Daily Progress: In traditional lame-duck fashion, Gov. Bob McDonnell already was limping toward the end of his term. Now he’s further crippled by a scandal that he cannot, or will not, explain away. The scandal has gone national. All eyes are on Virginia — not because of the general excellence of its governance, or the soundness of its economy or the genius of its innovators and entrepreneurs, but rather because its governor and first family repeatedly have taken large gifts from a political donor who has received special handling from the governor’s office. And Mr. McDonnell is diverted from advancing the state’s agenda to the job of hiring ever more powerful lawyers instead, to advise him on his growing problems. Why does he need these big legal guns?

News & Advance: Just when we think the depths of the gifts scandal engulfing Gov. Bob McDonnell have been plumbed, new revelations emerge in the news media that further stain the governor’s once-unsullied reputation. And through it all, the governor is giving every indication he intends to fight tooth and nail, adding a former U.S. attorney to his personal legal team, along with a top aide to former House Speaker Newt Gingrich as the team’s spokesman. We will be blunt with the governor. It’s time for him to decide which is more important: continuing in office and forcing Virginians to endure this drip, drip, drip of scandal or leave office before all is lost.
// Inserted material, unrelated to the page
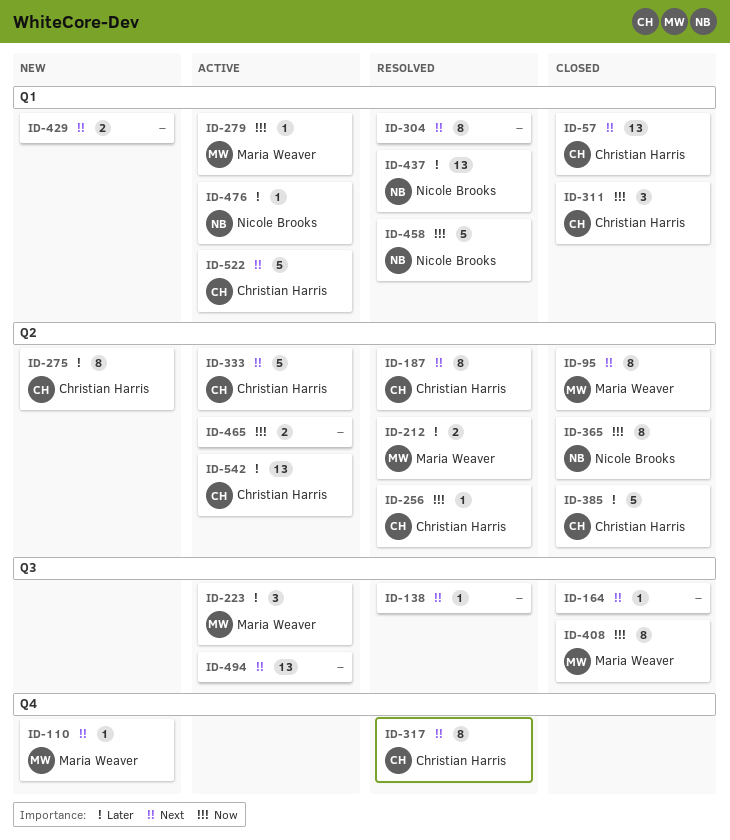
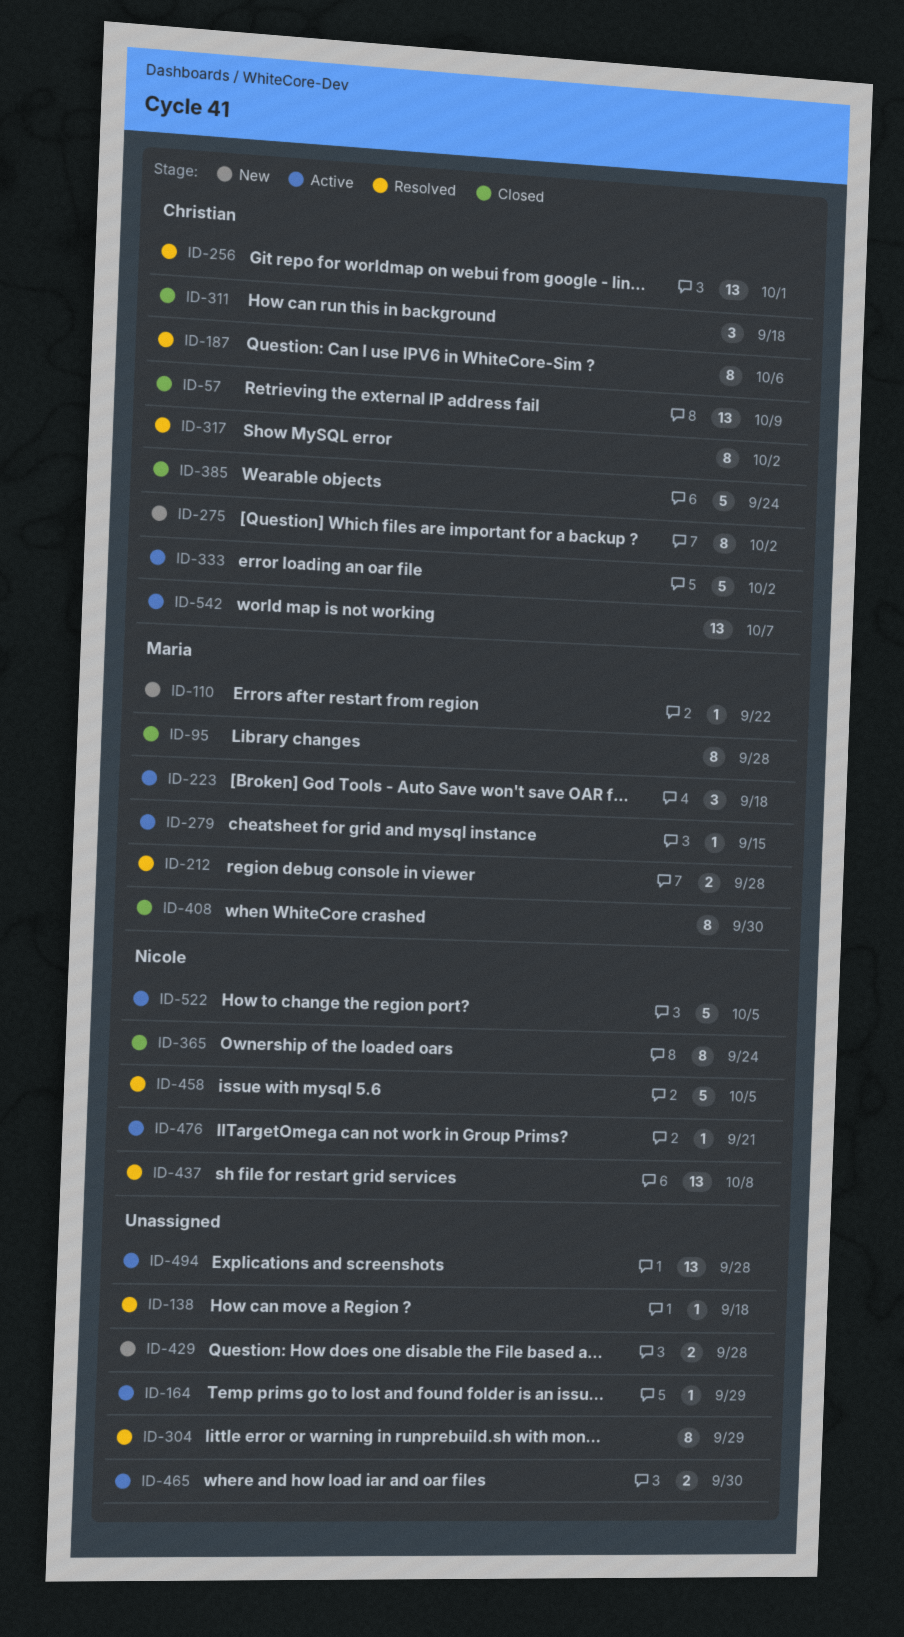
ID-164, status: Closed -> Active
ID-256, estimate: 1 -> 13
ID-522, owner: Christian Harris -> Nicole Brooks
Roanoke TimesThe First Amendment Center last week released its annual poll, and though the results are not surprising, they are discouraging. When Americans were asked to list the five specific freedoms in that amendment, just 59 percent could name speech. And it only gets worse from there: 24 percent could name religion, 14 percent freedom of the press, 11 percent the right to assemble, and only 4 percent the right to petition. Sigh. As the center was releasing its findings, the great state of Kentucky decided that it is fed up with the harsh, sensory deprivation type advice that parenting columnist John Rosemond dispenses in America’s newspapers. The AG and the psychology board are ordering Rosemond to stop dispensing advice without a Kentucky license to practice psychology.

Daily Progress: An advice columnist told to “cease and desist” because he’s practicing psychology without a license?  You’ve got to be kidding. But it was no joke when Kentucky’s attorney general and Board of Examiners of Psychology told a long-time newspaper columnist that he couldn’t keep giving parenting advice because it amounted to the illegal practice of psychology. This is nanny government run amok, again.

Matthew Mitchel, Times-Dispatch: Virginia’s current story illustrates another cost of government-granted privileges for special interests: These privileges inevitably invite questions of impropriety. The fact is it is very difficult to devise objective criteria for dispensing privileges to particular firms. So one doesn’t have to look very hard to find apparently subjective decisions. Was Solyndra awarded half a billion taxpayer dollars because it had a superior business model? Or was it given money because green energy is politically popular and the vice president wanted to host a ribbon-cutting ceremony there? Did the Obama administration offer trade protection to domestic solar-panel makers because the Chinese were engaged in “unfair competition” or because domestic solar-panel manufacturers are politically powerful and well-connected? There is no easy way to answer these questions. But maybe they aren’t the right questions to begin with.